“Humph!” said Harry half out loud, as he rather reluctantly made his way towards the cottage; “you might have gone yourself, Master Walter, I think, and saved an old man like me such a shaking as I’ve had on the old mare’s back. But I suppose that ‘lawn tens,’ as they call it, is a mighty taking thing to young people; it seems all the go now; all the young gents and young ladies has gone mad after it. Knocking them balls back’ards and for’ards used to be called ‘fives’ when I were a boy, but they calls it ‘tens’ now; I suppose ’cos they does everything in these days twice as fast as they used to do. Well, it don’t matter; but if it had been Master Amos, and t’other road about, he’d never have let ‘tens,’ or ‘twenties,’ or ‘fifties’ stand between him and looking arter a lost brother. But then people don’t know Master Amos and Master Walter as I do. Their aunt, Miss Huntingdon, does a bit, and p’raps master will himself some day.”
By the time he had finished this soliloquy Harry had neared the cottage. Then he quickened his pace, and having reached the little garden gate, hung his horse’s bridle over a rail, with the full knowledge that the animal would be well content to stand at ease an unlimited time where she was left. Then he made his way up to the cottage door and knocked. His summons was immediately answered by a respectably dressed middle-aged woman, who opened the door somewhat slowly and cautiously, and then asked him civilly what was his business with her. “Well, if you please, ma’am,” said the butler, “I’m just come to know if you can tell me anything about my young master, Mr Amos. He ought to have come home last night, and none of us has set eyes on him up to the time when I left home, about an hour since.”
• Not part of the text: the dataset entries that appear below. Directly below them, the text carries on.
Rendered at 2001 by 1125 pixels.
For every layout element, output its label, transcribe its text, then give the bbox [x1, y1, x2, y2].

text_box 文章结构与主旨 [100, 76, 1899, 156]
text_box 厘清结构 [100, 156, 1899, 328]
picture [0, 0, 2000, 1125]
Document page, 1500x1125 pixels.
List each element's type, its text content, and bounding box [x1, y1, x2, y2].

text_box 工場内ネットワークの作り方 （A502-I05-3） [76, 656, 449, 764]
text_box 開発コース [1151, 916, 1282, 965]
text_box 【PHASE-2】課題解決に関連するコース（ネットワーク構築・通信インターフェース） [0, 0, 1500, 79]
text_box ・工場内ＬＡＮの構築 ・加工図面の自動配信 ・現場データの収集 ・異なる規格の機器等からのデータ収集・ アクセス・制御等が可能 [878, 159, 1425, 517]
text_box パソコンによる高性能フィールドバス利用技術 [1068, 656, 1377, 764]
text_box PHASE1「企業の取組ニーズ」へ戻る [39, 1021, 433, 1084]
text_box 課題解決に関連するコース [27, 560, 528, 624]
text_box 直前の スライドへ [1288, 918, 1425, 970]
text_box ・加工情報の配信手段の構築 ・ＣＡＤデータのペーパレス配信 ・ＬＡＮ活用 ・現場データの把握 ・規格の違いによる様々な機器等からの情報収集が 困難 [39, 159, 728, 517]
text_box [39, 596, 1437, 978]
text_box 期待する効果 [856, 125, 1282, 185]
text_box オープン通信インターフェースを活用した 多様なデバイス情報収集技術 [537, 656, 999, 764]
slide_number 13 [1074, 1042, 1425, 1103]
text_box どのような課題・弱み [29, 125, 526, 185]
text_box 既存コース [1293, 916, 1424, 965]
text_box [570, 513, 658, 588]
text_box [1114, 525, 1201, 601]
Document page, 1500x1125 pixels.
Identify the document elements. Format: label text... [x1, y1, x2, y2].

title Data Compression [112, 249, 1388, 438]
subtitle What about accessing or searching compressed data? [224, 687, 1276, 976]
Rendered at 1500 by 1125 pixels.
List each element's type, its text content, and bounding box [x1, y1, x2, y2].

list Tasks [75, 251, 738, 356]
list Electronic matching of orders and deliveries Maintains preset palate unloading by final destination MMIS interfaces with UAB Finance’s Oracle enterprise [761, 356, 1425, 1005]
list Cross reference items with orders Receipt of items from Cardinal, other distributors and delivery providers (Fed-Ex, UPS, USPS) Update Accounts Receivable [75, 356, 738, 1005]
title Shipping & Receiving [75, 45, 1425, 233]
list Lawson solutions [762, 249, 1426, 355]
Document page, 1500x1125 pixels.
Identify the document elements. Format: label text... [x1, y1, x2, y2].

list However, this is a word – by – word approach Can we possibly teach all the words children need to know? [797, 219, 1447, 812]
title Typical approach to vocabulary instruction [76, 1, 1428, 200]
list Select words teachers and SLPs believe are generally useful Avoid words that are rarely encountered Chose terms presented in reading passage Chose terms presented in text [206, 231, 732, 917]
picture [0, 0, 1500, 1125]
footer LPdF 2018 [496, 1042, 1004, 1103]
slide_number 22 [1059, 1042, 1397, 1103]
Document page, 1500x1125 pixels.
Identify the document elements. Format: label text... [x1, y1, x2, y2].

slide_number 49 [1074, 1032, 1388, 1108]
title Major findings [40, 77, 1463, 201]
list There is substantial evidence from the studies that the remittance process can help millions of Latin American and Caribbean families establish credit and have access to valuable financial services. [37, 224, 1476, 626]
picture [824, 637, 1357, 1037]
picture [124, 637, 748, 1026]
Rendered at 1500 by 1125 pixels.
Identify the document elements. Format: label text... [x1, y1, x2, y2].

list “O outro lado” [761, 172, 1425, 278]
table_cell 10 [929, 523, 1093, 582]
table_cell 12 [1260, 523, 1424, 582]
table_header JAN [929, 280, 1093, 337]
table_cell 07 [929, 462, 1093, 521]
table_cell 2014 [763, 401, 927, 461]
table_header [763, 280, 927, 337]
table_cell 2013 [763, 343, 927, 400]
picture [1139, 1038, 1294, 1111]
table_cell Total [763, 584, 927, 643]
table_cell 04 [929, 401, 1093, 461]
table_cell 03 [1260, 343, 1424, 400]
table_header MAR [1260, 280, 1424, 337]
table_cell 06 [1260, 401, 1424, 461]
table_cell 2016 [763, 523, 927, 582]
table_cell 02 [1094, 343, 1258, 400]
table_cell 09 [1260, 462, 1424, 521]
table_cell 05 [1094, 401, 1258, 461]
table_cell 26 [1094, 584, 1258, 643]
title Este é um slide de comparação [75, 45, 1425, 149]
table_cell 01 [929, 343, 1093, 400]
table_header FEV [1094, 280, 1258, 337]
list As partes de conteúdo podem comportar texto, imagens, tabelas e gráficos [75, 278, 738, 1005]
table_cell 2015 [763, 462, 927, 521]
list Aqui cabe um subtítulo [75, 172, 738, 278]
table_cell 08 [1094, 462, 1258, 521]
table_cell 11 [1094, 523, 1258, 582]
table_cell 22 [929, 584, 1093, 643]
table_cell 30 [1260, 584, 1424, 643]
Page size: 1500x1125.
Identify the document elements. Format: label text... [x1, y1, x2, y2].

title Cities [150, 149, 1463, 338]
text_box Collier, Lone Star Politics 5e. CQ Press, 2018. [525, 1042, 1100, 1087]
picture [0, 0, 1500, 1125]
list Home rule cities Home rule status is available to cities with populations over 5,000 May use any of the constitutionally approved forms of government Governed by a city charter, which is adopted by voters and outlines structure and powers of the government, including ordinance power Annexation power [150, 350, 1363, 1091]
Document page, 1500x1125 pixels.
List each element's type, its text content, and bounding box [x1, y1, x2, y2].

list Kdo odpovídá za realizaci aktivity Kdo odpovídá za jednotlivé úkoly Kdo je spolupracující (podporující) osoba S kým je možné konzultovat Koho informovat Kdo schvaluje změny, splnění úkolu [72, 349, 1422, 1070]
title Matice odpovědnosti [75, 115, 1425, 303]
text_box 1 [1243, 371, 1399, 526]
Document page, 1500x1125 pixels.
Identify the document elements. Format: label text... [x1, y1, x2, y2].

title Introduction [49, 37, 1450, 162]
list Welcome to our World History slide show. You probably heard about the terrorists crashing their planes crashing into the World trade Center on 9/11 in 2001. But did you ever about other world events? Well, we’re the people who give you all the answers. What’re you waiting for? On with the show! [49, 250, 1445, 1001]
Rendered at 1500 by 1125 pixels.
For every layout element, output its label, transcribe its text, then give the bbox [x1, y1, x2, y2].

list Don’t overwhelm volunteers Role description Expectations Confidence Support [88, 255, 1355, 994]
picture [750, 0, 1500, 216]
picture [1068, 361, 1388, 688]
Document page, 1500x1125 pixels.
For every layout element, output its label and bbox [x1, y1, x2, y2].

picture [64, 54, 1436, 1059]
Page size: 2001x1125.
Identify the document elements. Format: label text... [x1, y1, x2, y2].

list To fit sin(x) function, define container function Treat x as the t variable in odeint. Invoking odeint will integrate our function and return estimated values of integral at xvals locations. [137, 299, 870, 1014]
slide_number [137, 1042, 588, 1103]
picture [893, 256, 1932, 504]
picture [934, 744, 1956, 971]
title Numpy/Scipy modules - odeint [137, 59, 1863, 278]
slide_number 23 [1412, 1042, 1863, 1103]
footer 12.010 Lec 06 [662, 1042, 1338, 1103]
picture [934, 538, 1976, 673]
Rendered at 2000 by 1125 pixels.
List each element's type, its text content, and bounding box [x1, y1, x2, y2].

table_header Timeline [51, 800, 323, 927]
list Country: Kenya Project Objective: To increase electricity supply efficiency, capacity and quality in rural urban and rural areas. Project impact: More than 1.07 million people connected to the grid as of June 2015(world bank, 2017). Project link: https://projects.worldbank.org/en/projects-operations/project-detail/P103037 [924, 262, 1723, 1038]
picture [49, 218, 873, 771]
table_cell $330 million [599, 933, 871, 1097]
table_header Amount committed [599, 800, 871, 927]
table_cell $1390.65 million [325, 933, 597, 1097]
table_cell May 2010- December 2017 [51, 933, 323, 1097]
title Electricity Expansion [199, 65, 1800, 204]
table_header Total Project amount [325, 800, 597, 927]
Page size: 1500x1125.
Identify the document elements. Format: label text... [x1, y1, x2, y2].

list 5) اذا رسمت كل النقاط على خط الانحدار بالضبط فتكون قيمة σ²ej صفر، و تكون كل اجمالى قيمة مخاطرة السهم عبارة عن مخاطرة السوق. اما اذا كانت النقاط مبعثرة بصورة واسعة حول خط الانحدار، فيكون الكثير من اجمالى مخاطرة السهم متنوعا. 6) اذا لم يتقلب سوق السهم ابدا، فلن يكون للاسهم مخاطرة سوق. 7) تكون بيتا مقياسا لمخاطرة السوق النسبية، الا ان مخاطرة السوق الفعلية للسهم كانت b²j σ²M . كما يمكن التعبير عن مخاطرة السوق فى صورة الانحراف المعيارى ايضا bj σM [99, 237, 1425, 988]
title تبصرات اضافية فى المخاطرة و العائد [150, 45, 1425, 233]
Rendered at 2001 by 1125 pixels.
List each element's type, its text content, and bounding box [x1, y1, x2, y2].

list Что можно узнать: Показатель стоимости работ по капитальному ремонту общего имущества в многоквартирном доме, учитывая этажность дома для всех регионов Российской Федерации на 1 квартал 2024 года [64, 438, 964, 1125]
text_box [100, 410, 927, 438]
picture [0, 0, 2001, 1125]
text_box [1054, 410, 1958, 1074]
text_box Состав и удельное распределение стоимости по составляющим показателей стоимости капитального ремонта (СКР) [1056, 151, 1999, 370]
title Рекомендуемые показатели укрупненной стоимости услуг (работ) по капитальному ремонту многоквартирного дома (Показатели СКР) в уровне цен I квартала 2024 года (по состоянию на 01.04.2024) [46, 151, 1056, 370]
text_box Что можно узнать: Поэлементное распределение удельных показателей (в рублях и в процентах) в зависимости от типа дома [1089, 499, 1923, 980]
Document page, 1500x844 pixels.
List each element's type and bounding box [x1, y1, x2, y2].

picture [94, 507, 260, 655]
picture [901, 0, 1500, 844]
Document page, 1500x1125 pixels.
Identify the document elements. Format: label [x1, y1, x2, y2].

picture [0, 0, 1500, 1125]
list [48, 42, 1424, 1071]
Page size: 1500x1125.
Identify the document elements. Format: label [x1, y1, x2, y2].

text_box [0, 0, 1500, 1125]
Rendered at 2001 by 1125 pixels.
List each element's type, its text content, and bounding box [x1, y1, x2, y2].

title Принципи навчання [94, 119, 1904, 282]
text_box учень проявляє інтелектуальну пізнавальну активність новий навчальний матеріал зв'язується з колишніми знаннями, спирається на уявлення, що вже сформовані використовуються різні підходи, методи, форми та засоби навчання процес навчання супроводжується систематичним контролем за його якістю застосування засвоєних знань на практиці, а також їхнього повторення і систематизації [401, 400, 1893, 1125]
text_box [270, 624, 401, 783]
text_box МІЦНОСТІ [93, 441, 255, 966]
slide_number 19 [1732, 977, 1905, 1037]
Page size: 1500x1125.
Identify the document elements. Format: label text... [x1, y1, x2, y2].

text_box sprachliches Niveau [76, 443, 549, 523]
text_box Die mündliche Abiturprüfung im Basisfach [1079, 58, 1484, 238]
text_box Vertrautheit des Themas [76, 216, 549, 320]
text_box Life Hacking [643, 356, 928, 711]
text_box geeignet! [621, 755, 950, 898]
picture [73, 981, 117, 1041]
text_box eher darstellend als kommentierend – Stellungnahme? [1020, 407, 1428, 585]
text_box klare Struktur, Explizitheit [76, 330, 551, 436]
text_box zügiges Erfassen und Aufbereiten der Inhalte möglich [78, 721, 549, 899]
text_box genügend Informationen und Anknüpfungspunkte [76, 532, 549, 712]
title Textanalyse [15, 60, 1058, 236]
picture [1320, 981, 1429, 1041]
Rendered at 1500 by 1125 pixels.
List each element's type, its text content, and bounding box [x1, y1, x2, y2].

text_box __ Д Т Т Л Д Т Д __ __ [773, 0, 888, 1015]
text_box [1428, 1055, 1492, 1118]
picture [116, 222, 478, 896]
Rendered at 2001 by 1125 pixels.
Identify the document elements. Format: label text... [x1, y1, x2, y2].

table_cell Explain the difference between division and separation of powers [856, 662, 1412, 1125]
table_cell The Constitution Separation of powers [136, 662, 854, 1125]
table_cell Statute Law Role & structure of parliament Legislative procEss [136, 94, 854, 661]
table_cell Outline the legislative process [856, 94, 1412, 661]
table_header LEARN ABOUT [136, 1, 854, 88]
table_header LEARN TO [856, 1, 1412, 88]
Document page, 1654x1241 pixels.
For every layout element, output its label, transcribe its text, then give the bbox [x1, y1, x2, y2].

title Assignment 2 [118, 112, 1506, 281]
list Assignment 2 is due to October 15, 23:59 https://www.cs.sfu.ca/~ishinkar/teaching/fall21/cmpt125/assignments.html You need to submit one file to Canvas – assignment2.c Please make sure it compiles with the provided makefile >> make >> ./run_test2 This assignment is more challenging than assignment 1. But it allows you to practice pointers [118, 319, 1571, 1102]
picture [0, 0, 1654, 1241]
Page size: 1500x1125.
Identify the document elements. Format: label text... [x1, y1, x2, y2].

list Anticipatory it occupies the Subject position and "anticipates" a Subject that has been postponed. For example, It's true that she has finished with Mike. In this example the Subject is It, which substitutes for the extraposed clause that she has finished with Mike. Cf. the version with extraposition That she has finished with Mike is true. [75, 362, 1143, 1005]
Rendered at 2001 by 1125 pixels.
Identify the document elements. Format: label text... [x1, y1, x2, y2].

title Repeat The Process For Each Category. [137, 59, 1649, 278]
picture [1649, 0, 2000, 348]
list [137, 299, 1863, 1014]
The person whom he addressed was evidently in a difficulty what to answer. She hesitated, and looked this way and that, still holding the door ajar, but not inviting Harry into the house. The old man waited a few moments, and then he said, “If you please, ma’am, am I to understand as you don’t know nothing about my young master, Mr Amos, and where he’s gone?”
Still the other made no reply, but only looked more and more uneasy. It was quite clear to Harry now that she could give him the information he wanted, if only she were willing to do so. He waited therefore another minute, and then said, “You’ve no cause, ma’am, to fear as I shall get Master Amos into trouble by anything you may tell me. I love him too well for that; and I can be as close as wax when I like. You may trust me, ma’am, and he’d tell you the same if he was here.”
“And what may your name be, friend?” asked the woman.
“Well,” he replied, “the quality calls me ‘Harry;’ but every one else calls me Mr Frazer,—at least when they behaves as they ought to do. I am butler at Flixworth Manor, that’s Mr Amos Huntingdon’s home; and I’ve been in the family’s service more nor fifty years come next Christmas, so it ain’t likely as I’d wish to do any on ’em any harm.”
“Well, Mr Frazer,” said the woman, opening the door, “come in then; the fact is, I am almost as puzzled to know where Mr Amos is as you are. I
have been expecting him all the morning, and he may be here any minute. But pray come in and wait a bit.”
Accepting the invitation, Harry stepped into a neat little parlour, prettily but not expensively furnished. Over the chimney-piece was a large drawing in water-colours of Flixworth Manor-house, and, on either side of this, photographs of Mr and Mrs Huntingdon. What could it mean? But for Harry every other thought was swallowed up in a moment by his attention being called to a little girl, about four years of age, who stole into the room, and stood for a while staring at him with one finger in her mouth, and her head drooping slightly, but not so much as to hide a pair of lustrous hazel eyes. A neat and beautifully white pinafore was bound round her waist by a red belt, and a profusion of glossy brown ringlets fell upon her shoulders. The old man started at the sight as if he had been shot, and then gazed at the child with open mouth and raised eyebrows, till the little thing shrank back to the side of the woman who had opened the door, and hid her little face in her apron. “It’s herself, her very own self,” said Harry half out loud, and with quivering voice; “tell me, ma’am, oh, pray tell me what’s this child’s name!”